You referred to the Phase III registration trial, which is referred to as VISION, and that study has been completed, and I think many of us think we may see data later this year. There was a randomized Phase II presented at ASCO comparing lutetium versus cabazitaxel, and it was kind of provocative. The endpoints are not particularly clinically meaningful.

My sense is that this is a real therapy. Again, I don’t think this is a homerun. I would be a little surprised, frankly, based on how the trial was conducted. The control arm was the alternative abi/enza flip over. So I would hope that we’ll see real meaningful benefit from this therapy. Again, as you pointed out earlier when we were talking about radium, this is going to be administered by our nuclear medicine colleagues, and for those of our colleague who practice in the community, you’re going to have to figure out how to work together with your nuc med docs because medical oncologists are going to have to oversee the care.
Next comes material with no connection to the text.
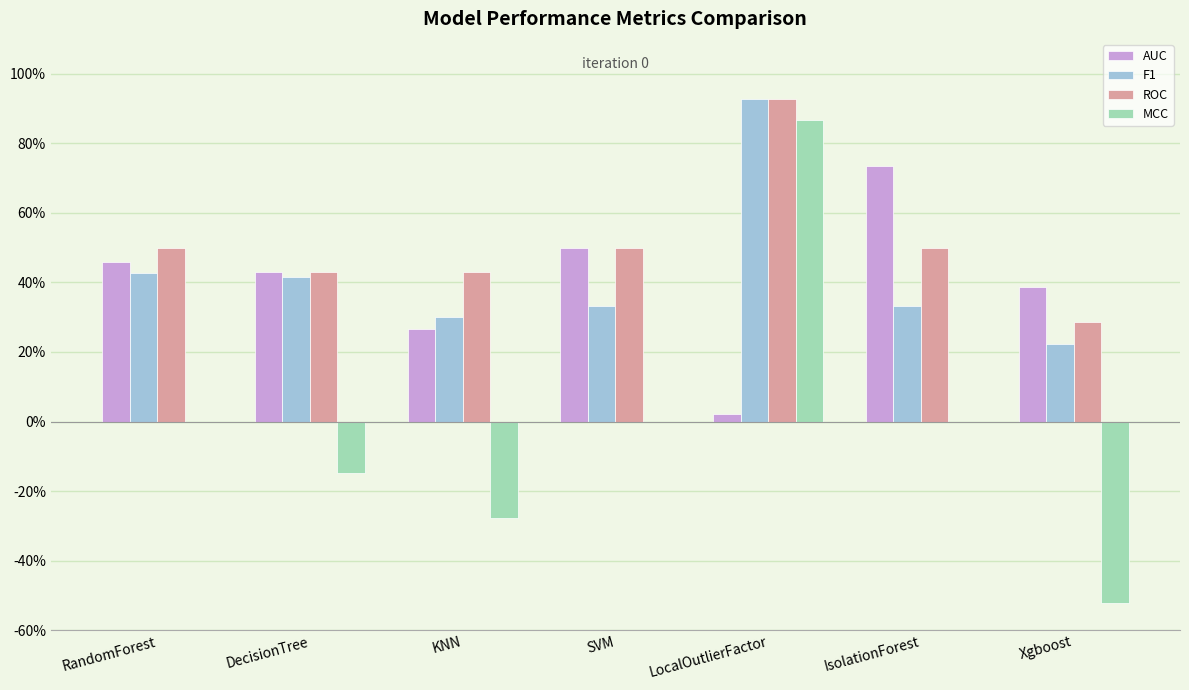

Which series has the largest total across all categories?

ROC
DR LOVE: So a final comment from Chris. Curious where you think maybe this is going to land in the sequence of therapy in metastatic disease. Do you think it might be given say before cabazitaxel, for example, in the CARD situation? And also, Chris, any comments on where PSMA imaging is going to lead to?

DR SWEENEY: I suspect, in all honesty, if the lutetium PSMA study is proven to be positive, up against modest control arm, it’s going to probably replace radium. You don’t have to worry about bone only versus other. The cabazitaxel study looked like it had more anticancer activity than cabazitaxel in the randomized Phase II small study. But it looked like it had more anticancer benefit in a select patient population, who had PSMA PET positive without discordant disease.
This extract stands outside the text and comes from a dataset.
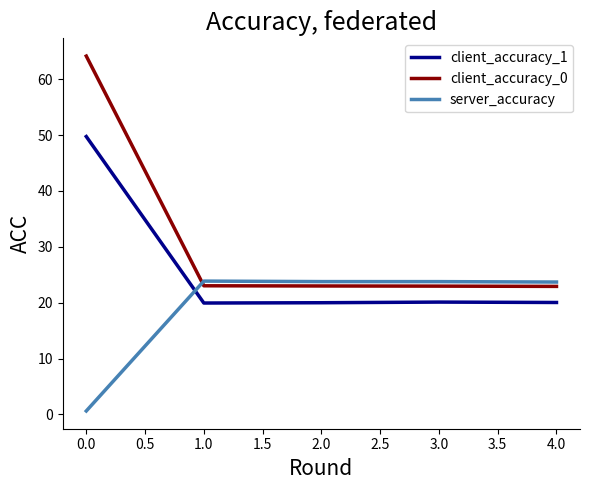

How many lines are shown in the chart?

3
So if you were PSMA PET positive in 1 lesion, but FDG positive in another, you didn’t go on the study. So there was some selection in that study. They had some selection in VISION. So that’s something we’ll have to work out and is a topic for another day. But I’m very encouraged, and if it does come in I suspect we’ll probably end up using it in patients with soft tissue and bone disease, where we would be otherwise using radium.

The PSMA PET imaging, bottom line is we can see more cancer spots with PSMA PET imaging, whether it be the gallium or the other versions of it. We just don’t know how to use it, actually. And I’ve got 2 concerns. One (1) is if you get a PSMA PET in a patient who has high-risk localized disease, conventional scan negative, and they had some disease beyond the pelvic lymph nodes, do not abort the local therapy. Treat them as high risk. They’re micrometastatic patients who may actually benefit from the low hormones in the radiation and be cured. Do not abort just because they have some PSMA PET positivity where we know they have a survival benefit.

The other scenario where I’ve seen a problem, rising PSA post prostatectomy. PSA gets to 0.2, someone sends them off for a PSMA PET, and they say you know what, let’s wait until your scan is positive before we give you your curative salvage hormone and radiation. Don’t do that. The higher your PSA the lower your cure rate. They’re my words of caution. But it sees more cancer.

DR LOVE: So I want to thank the faculty so much for tonight. And thank you all for attending.